Tensorflow Serving consists of a Docker container inside which the desired model is copied. The container contains the necesssary logic to expose the model to HTTP requests.

To use Tensorflow Serving, one must first export the model using the save function of Keras:

MODEL_NAME = 'mymodel'
MODEL_VERSION = 1
model.save('./{}/{}/'.format(MODEL_NAME, MODEL_VERSION )) 

Note how the model name and version are defined.

The model now exists in the folder ./mymodel/1/.

Preparing a TensorFlow Serving container

Now, an empty TensorFlow serving container can be pulled from Docker Hub and run locally:

docker run -d --name serving_base tensorflow/serving

With the container running, one can now copy the exported model into it using:

docker cp ./mymodel serving_base:/models/mymodel

The container now contains our model and can be saved as a new image. This can be done by using the docker commit command:

docker commit --change "ENV MODEL_NAME mymodel" serving_base my-registry/mymodel-serving

Note here that my-registry is the URL of the docker registry to push the image to.

Once done, we can get rid of the original TensworFlow serving image

docker kill serving_base
docker rm serving_base

Here, it might be a good idea to check if the container is actually working, so let's run it

docker run -d -p 8501:8510 my-registry/mymodel-serving

Note that 8501 is the port TensorFlow serving uses for its REST API.

A Get request to http://localhost:8501/v1/models/mymodel Should return the following JSON:

{
 "model_version_status": [
  {
   "version": "1",
   "state": "AVAILABLE",
   "status": {
    "error_code": "OK",
    "error_message": ""
   }
  }
 ]
}

If everything is successful so far, the container can be pushed to the registry, which will make it available for Kubernetes to deploy:

docker push my-registry/mymodel-serving

Deploying the container to Kubernetes

Now that the container has been pushed to a registry, it can be deployed to our Kubernetes cluster. This is achieved by creating two resources in the cluster: a deployment and a service. The deployment is basically the application itself while the service is here to allow users to reach the deployment from outside the cluster. Here, we will use a NodePort service so that our TensorFlow serving container can be accessed from outside the cluster by simply using a dedicated port. We will choose 30111 for this matter.

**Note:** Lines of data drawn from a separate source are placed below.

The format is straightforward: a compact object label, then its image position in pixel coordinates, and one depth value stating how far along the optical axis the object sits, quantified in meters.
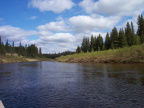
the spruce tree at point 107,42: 99.74
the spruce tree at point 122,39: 76.56
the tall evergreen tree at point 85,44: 129.50
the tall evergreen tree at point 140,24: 84.88
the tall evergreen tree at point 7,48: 148.25
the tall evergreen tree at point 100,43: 107.19
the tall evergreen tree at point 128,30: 87.76
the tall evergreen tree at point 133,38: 74.50
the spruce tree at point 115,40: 84.66
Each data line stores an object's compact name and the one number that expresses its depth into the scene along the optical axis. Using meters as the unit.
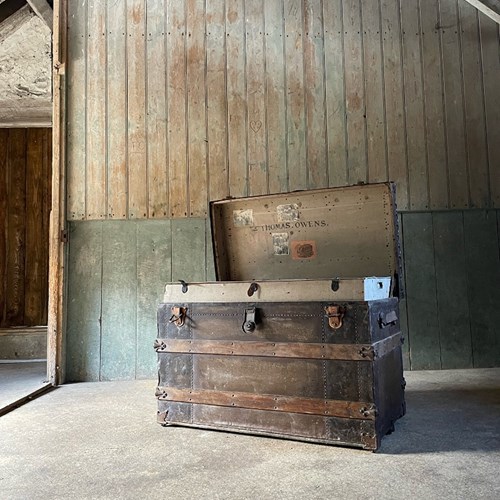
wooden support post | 3.28
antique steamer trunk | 1.85
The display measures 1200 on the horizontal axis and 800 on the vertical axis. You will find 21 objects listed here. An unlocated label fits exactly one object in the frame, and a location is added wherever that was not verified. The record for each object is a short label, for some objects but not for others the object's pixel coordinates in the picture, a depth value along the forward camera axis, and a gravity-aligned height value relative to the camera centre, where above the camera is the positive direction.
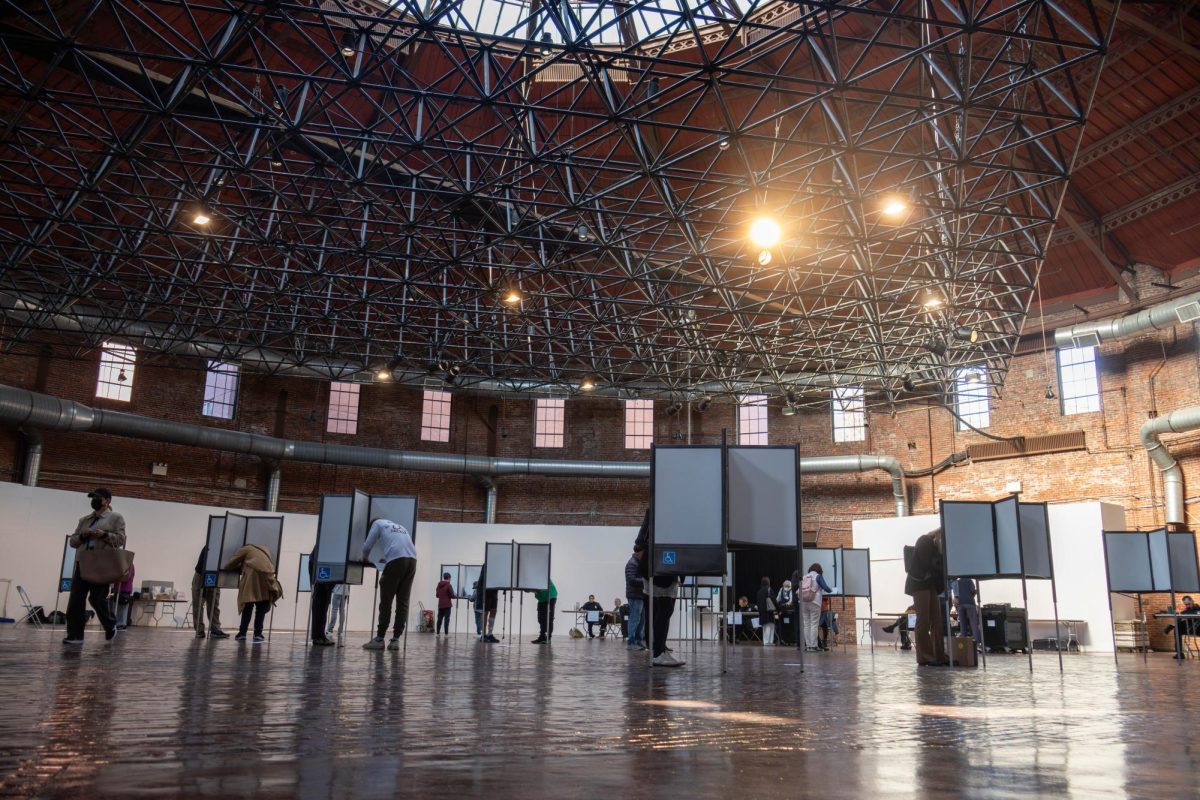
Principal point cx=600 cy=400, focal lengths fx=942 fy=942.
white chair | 21.40 -0.67
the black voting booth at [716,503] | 7.89 +0.74
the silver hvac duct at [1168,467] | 23.19 +3.30
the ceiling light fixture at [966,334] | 22.62 +6.29
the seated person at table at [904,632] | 21.91 -0.89
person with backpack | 18.36 -0.16
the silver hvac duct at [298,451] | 23.36 +3.97
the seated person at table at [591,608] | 26.45 -0.54
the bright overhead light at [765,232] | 16.91 +6.39
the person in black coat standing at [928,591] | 11.08 +0.06
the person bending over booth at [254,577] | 12.44 +0.07
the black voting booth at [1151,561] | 15.58 +0.66
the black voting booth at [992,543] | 11.37 +0.65
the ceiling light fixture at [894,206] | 17.12 +7.00
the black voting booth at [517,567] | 18.81 +0.41
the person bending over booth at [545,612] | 18.75 -0.49
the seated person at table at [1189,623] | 18.96 -0.43
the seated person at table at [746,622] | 24.67 -0.80
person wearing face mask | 9.64 +0.38
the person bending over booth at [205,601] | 14.31 -0.34
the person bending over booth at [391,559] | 11.30 +0.30
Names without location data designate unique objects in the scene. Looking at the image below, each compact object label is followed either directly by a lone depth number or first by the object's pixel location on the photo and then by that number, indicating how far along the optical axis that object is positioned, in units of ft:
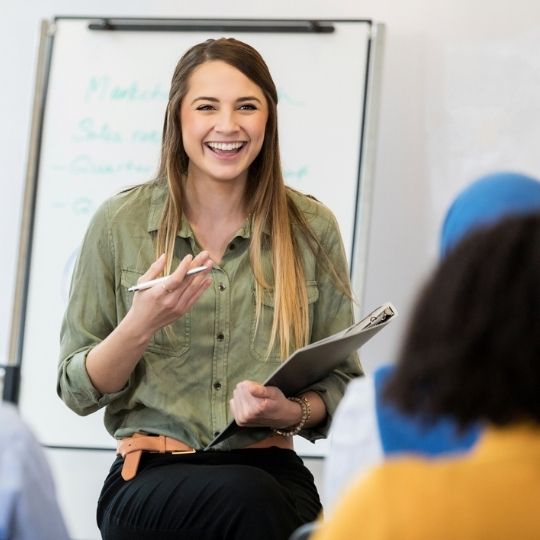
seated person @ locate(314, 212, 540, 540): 6.62
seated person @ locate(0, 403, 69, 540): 9.00
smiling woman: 10.95
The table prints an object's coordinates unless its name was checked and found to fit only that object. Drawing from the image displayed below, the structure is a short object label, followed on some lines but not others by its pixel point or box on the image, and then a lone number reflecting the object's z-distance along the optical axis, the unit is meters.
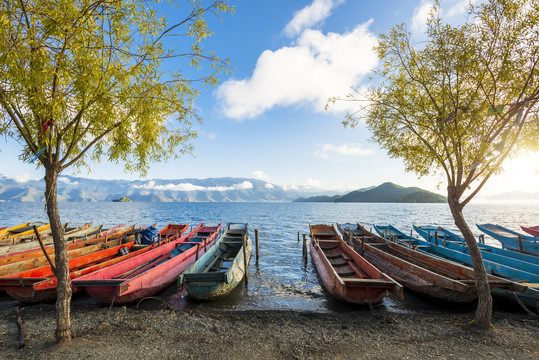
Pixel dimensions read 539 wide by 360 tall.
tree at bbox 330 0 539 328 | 6.47
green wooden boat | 10.18
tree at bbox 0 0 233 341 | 4.40
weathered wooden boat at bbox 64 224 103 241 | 20.80
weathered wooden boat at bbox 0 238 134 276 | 10.21
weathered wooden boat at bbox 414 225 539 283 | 10.16
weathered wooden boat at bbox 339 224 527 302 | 8.97
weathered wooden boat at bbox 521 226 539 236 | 19.27
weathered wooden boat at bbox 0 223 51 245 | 17.59
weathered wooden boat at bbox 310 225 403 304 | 9.20
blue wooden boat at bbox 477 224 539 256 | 15.93
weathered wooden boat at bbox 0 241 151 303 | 9.02
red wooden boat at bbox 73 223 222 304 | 9.06
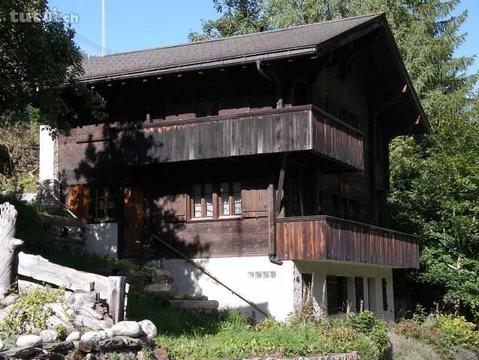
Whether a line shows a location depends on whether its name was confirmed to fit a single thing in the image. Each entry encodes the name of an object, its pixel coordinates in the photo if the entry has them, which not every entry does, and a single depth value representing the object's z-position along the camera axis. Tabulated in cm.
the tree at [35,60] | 1611
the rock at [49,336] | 1146
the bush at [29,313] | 1218
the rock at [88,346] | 1143
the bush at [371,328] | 1941
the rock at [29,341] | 1075
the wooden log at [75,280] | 1273
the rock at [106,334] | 1166
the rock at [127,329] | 1201
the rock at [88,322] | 1227
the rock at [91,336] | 1148
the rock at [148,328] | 1273
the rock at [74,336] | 1170
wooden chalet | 2061
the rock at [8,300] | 1286
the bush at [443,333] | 2288
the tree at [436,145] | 2966
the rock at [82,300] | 1248
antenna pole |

Creating those resources is done simply by applying the content of a YAML manifest file with the kubectl command. In our case, here is the content of our kubernetes_manifest.yml file:

apiVersion: apps/v1
kind: Deployment
metadata:
  name: mymodel-serving
spec:
  replicas: 1
  selector:
    matchLabels:
      app: mymodel-serving
  template:
    metadata:
      labels:
        app: mymodel-serving
    spec:
      containers:
      - name: mymodel-serving
        image: my-registry/mymodel-serving
        ports:
        - containerPort: 8501
---
apiVersion: v1
kind: Service
metadata:
  name: mymodel-serving
spec:
  ports:
  - port: 8501
    nodePort: 30111
  selector:
    app: mymodel-serving
  type: NodePort

The resources can then be created by executing

kubectl apply -f kubernetes_manifest.yml

The container should now be deployed in the Kubernetes cluster

Using the container

The AI model deployed in Kubernetes can now be used for predictions. To do so, one must send a POST request to prediction API of the TensorFlow Serving container with a a body consisting of a JSON containing the input data. The model will then reply with its prediction, also in JSON format. Here is an example of how this can be implemented in Python, using the requests library

image = cv2.imread(image_path)
payload = json.dumps( {'instances': [image.tolist()]} )
r = requests.post("http://<IP of the Cluster>:30111/v1/models/mymodel:predict", data=payload)

Note here that the image data sent to the AI model is embedded in an array. This is because of the way TensorFlow serving accepts input data. In our case, the input image is 28x28 pixels so the data sent to the AI model must be have a (n,28,28) shape where n is the number of images to evaluate.